My Question #2: Use the graph below to answer this question: Rico and Rico are brother and sister. They each own a shop. What is the

difference between the highest shop profit Rico's shop had and the lowest shop profit Rica's shop had?

ANSWER: According to the graph, the highest shop profit Rico had was $5 mil. and the lowest shop profit Rica had was 1 mil. So the answer would be $4 mil. because $5 mil. - $4 mil. = 1 mil.

**Question 3: Reflection: **You need to look back at the chart that we filled out during the first day of the unit. This is the chart where you coloured a topic red, yellow or green. You now need to pick one concept that you coloured yellow or red and reflect in words what new skill/idea that you have learned on this topic.

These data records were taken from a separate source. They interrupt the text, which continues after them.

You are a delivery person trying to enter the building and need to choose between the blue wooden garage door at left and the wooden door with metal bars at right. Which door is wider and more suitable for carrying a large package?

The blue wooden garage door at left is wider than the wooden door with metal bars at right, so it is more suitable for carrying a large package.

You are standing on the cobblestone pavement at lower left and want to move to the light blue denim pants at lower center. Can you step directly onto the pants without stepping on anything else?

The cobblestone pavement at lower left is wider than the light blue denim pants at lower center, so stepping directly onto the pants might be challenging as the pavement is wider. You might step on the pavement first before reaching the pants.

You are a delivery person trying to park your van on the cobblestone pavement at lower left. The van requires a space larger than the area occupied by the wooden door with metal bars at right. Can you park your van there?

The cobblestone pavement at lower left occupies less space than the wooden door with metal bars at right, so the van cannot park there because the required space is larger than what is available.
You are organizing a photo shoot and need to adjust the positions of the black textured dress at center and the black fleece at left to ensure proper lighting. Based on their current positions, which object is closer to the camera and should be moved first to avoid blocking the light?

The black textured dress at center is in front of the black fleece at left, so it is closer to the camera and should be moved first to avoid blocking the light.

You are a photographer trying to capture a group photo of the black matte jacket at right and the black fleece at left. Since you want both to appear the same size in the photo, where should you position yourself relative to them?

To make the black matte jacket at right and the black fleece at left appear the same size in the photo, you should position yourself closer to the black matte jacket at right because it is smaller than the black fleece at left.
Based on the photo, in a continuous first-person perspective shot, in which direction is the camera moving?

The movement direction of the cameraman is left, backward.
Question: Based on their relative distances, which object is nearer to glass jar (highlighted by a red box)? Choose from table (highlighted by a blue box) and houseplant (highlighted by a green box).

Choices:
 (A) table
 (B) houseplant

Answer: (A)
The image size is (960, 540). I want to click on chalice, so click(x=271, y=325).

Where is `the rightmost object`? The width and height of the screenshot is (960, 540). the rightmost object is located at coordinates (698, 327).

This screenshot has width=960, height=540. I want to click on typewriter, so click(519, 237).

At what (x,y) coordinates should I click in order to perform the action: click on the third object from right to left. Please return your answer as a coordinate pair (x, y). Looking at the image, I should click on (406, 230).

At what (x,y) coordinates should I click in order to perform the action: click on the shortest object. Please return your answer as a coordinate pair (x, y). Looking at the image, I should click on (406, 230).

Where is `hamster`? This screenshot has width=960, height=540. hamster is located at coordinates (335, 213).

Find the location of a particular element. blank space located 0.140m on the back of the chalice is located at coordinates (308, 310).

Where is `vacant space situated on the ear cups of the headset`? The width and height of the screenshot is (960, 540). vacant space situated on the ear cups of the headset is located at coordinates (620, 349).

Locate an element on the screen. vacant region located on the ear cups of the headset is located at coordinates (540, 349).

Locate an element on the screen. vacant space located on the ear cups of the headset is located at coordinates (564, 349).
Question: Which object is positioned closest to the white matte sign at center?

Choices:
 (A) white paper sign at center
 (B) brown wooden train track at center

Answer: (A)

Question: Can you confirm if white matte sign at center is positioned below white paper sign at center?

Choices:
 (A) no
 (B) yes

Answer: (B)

I can now use a t-chart in helping me to create an algebraic formula because I think my analysis skills have developed more. That's good because I think I can see the pattern going on in the t-chart and create a formula out of that information.

**Question 4: Preparing for the final exam: **You need to think about the year that has past in mathematics and decide which topic is your weakest, and what you need to learn during class review in order to prepare yourself for the final exam. It is not enough to say fractions, instead pick your weakest area of fractions, say the subtraction of fractions, and give an example of what you don’t understand.

The topic that I am the weakest in would have to be doing operations with fractions. For example in the diagram below,I don't get how to questions like those. I think we should do a few worksheets on those and some of the other things people had trouble with.